* TASK REQUIREMENTS *
Please retype the data below line for line and leave out every picture.

* DATASET EXTRACT *
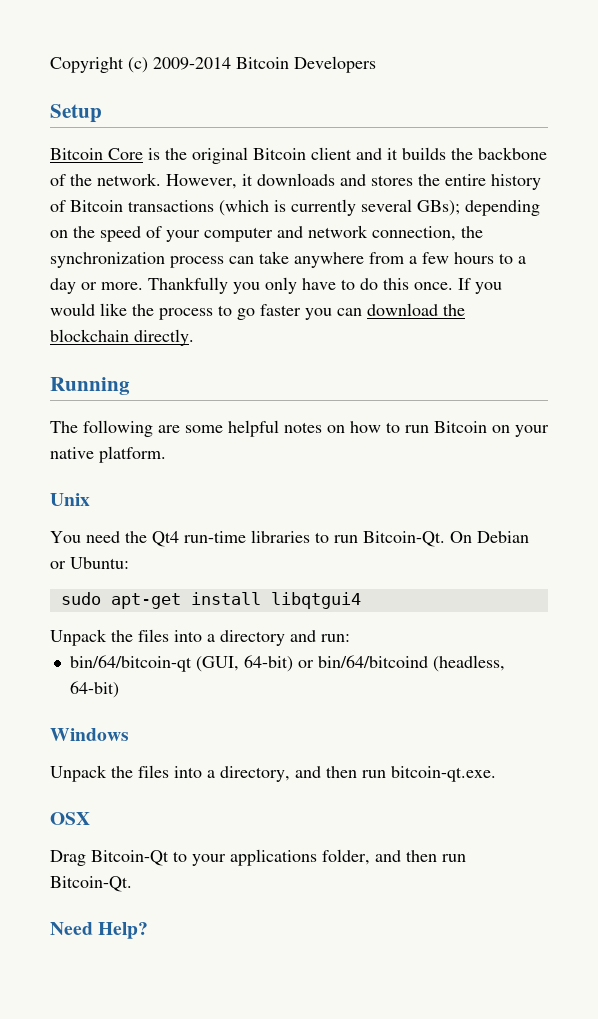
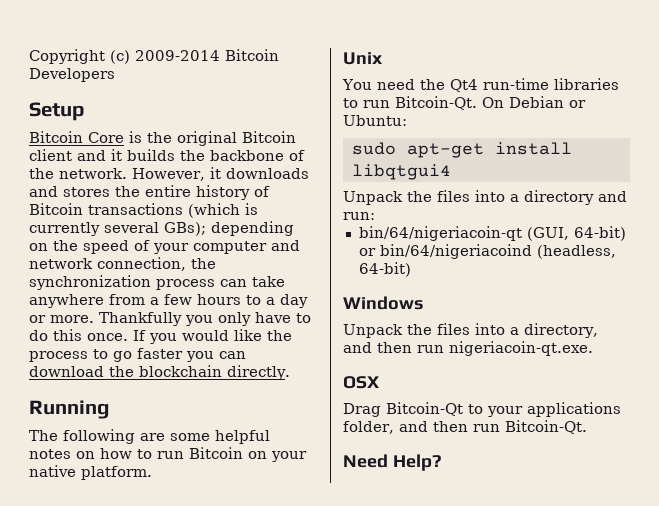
[69,655,192,672] bin/64/bitcoin-qt -> [358,226,522,241] bin/64/nigeriacoin-qt
[317,655,428,668] bin/64/bitcoind -> [379,244,532,259] bin/64/nigeriacoind
[391,766,496,782] bitcoin-qt.exe. -> [449,341,593,356] nigeriacoin-qt.exe.

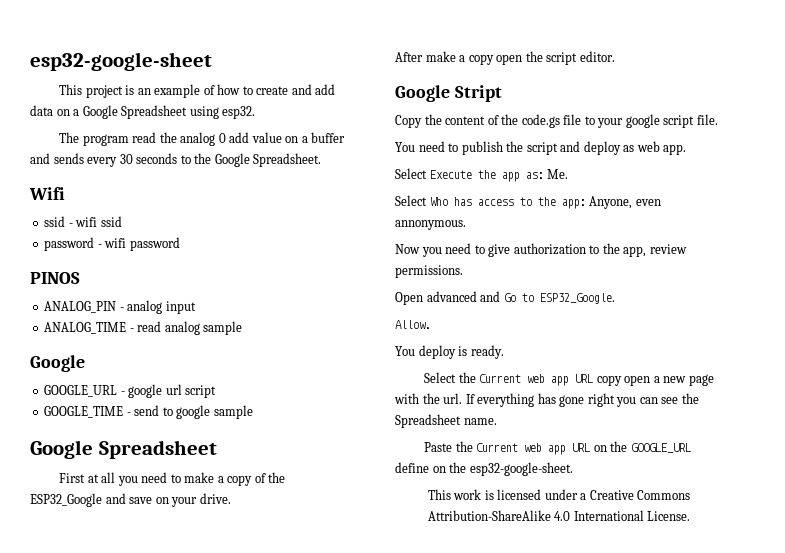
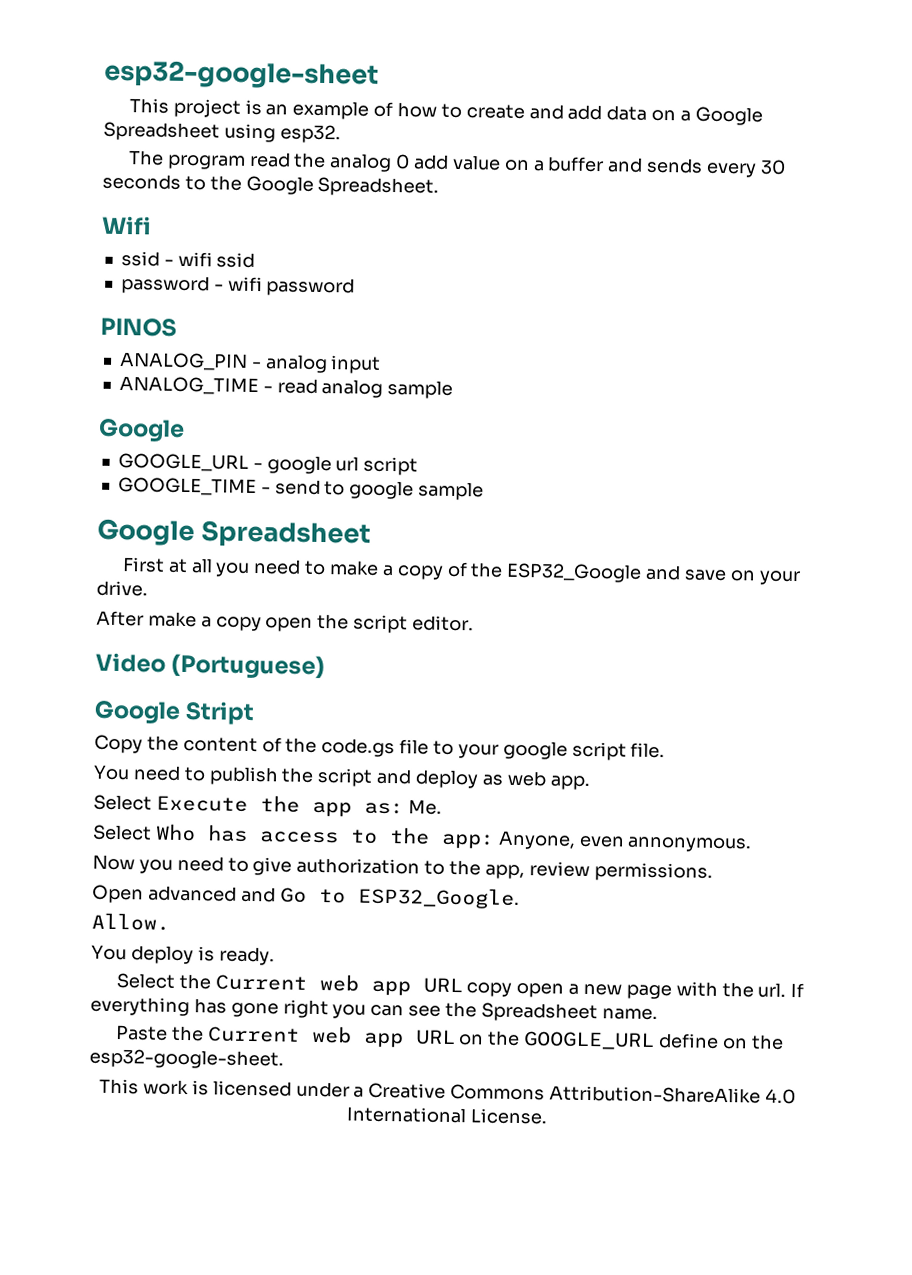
(615, 56) none -> [95,652,326,680] // Video (Portuguese)

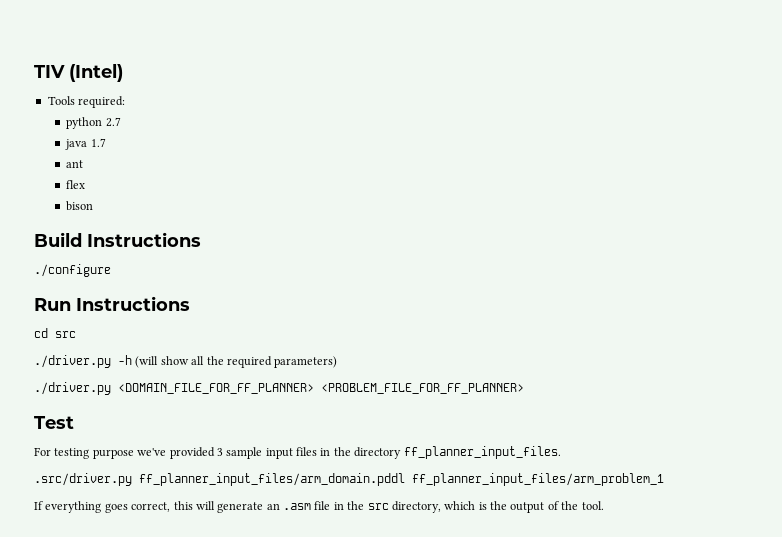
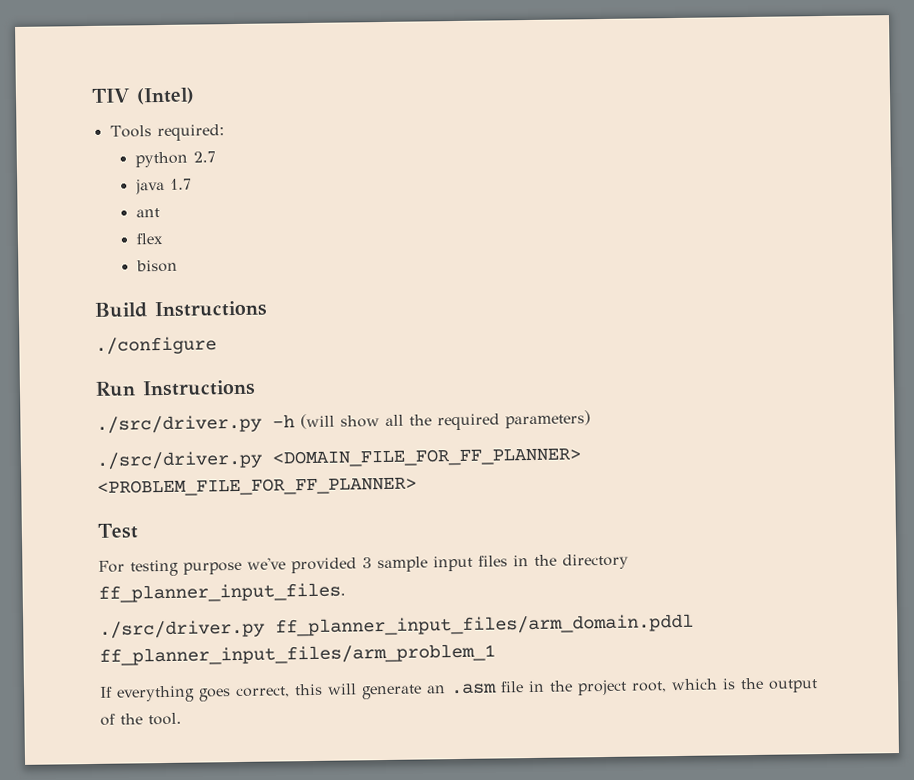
[34,328,76,338] [34,355,111,368] cd src // ./driver.py -> [96,414,262,434] ./src/driver.py
[34,382,111,395] ./driver.py -> [96,450,263,470] ./src/driver.py
[34,473,132,486] .src/driver.py -> [99,619,265,639] ./src/driver.py
[367,501,441,513] src directory, -> [577,679,667,696] project root,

* RESULT FOR THIS TASK *
[69,655,192,672] bin/64/bitcoin-qt -> [358,226,522,241] bin/64/nigeriacoin-qt
[317,655,428,668] bin/64/bitcoind -> [379,244,532,259] bin/64/nigeriacoind
[391,766,496,782] bitcoin-qt.exe. -> [449,341,593,356] nigeriacoin-qt.exe.

(615, 56) none -> [95,652,326,680] // Video (Portuguese)

[34,328,76,338] [34,355,111,368] cd src // ./driver.py -> [96,414,262,434] ./src/driver.py
[34,382,111,395] ./driver.py -> [96,450,263,470] ./src/driver.py
[34,473,132,486] .src/driver.py -> [99,619,265,639] ./src/driver.py
[367,501,441,513] src directory, -> [577,679,667,696] project root,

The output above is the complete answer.